◆ **Task statement**
Take each line from the material below that includes the string "shift" and copy it.

◆ **Supplied data**

******

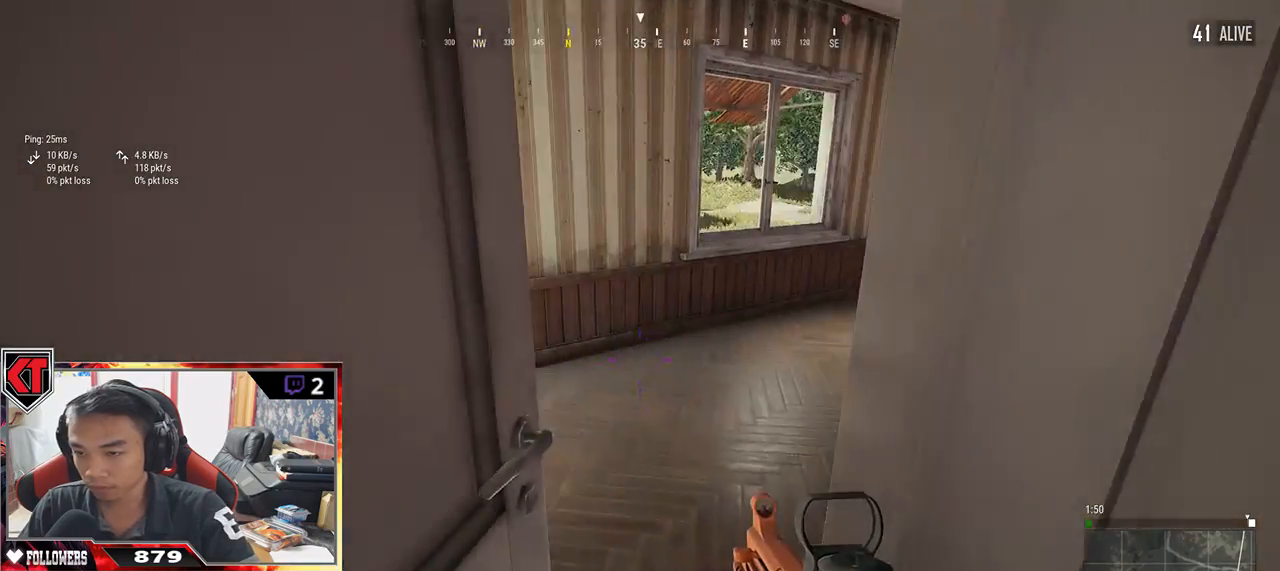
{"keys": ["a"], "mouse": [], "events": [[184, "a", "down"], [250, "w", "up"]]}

******

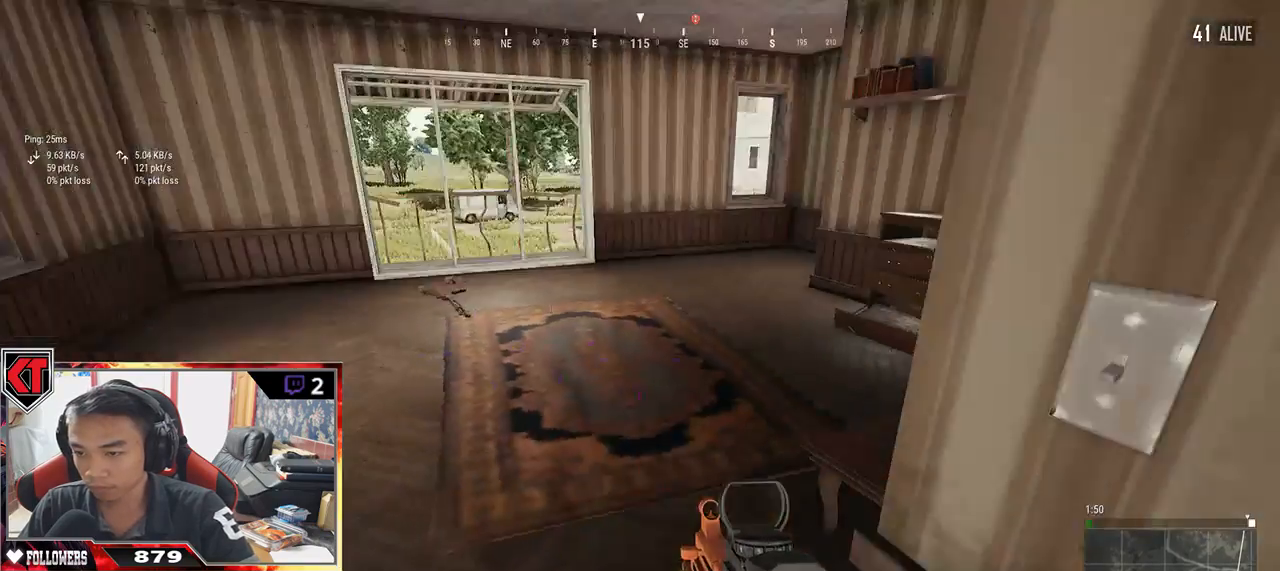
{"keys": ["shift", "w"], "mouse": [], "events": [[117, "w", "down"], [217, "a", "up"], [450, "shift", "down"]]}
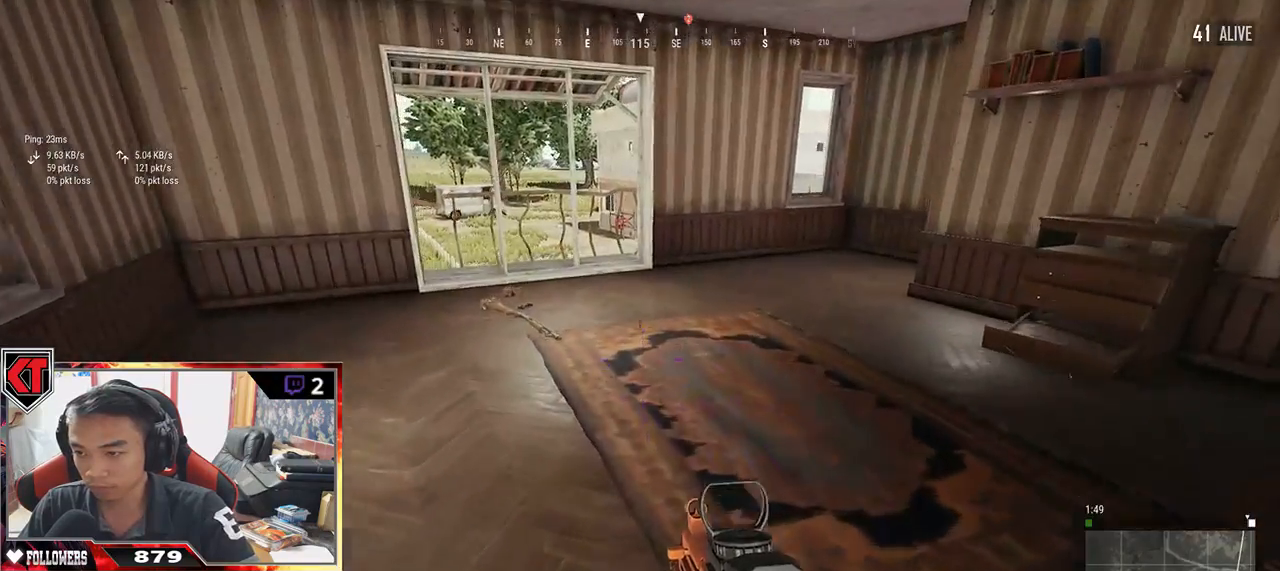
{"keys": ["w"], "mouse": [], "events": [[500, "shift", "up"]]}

******

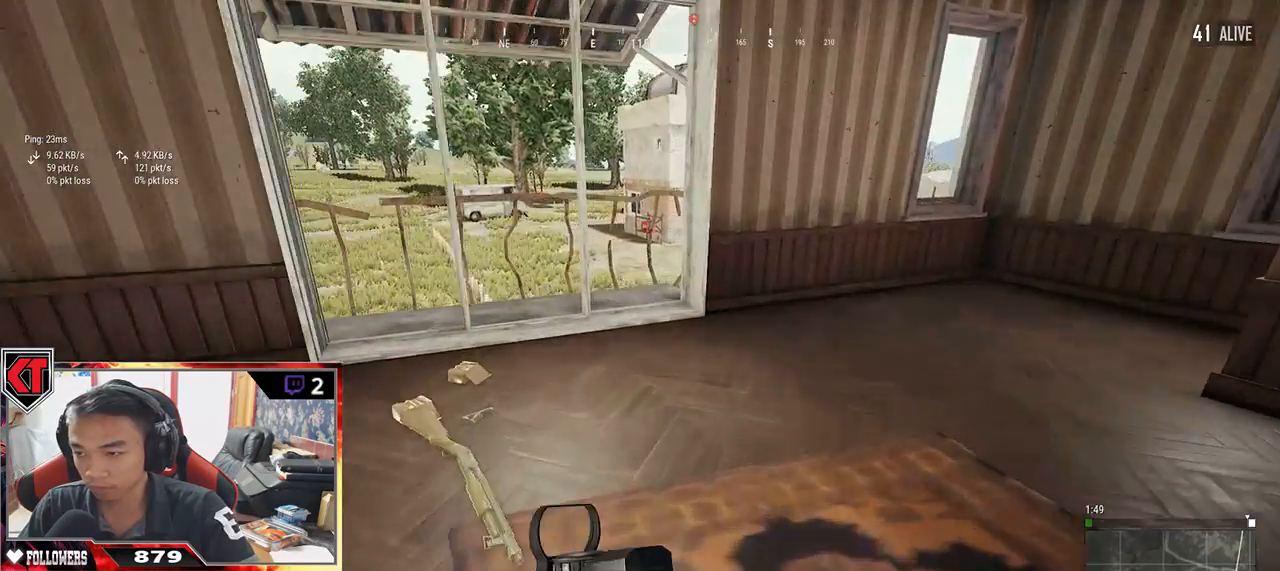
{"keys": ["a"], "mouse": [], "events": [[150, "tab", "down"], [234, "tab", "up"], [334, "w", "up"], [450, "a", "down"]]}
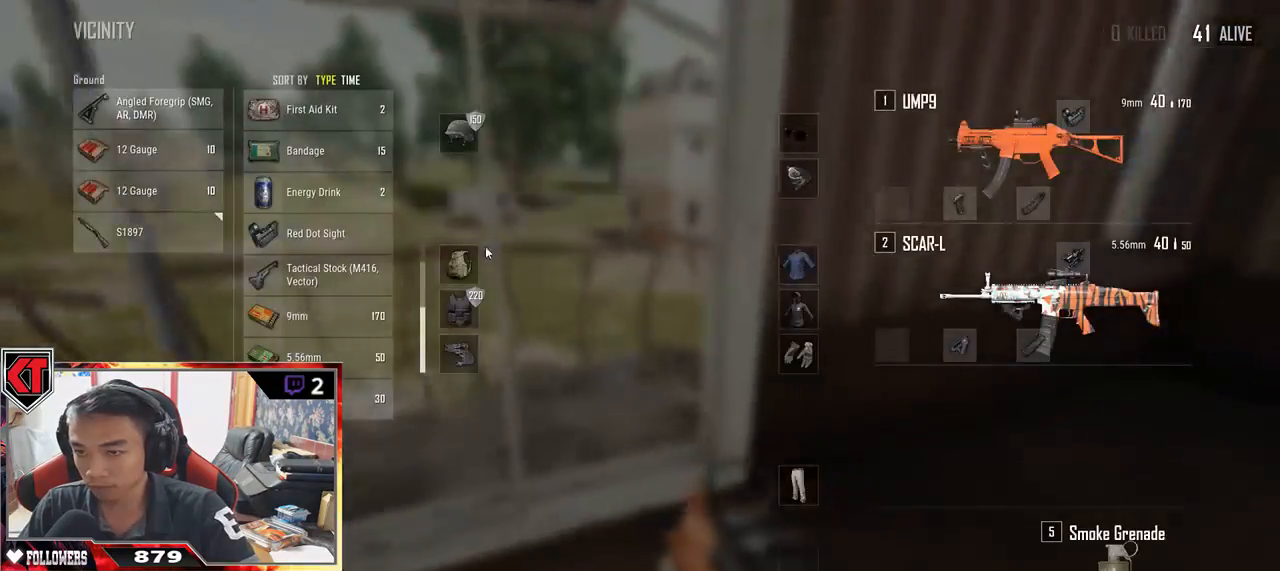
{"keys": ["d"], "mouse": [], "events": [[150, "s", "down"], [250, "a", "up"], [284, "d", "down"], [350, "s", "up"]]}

******

◆ **Answer space**
{"keys": ["shift", "w"], "mouse": [], "events": [[117, "w", "down"], [217, "a", "up"], [450, "shift", "down"]]}
{"keys": ["w"], "mouse": [], "events": [[500, "shift", "up"]]}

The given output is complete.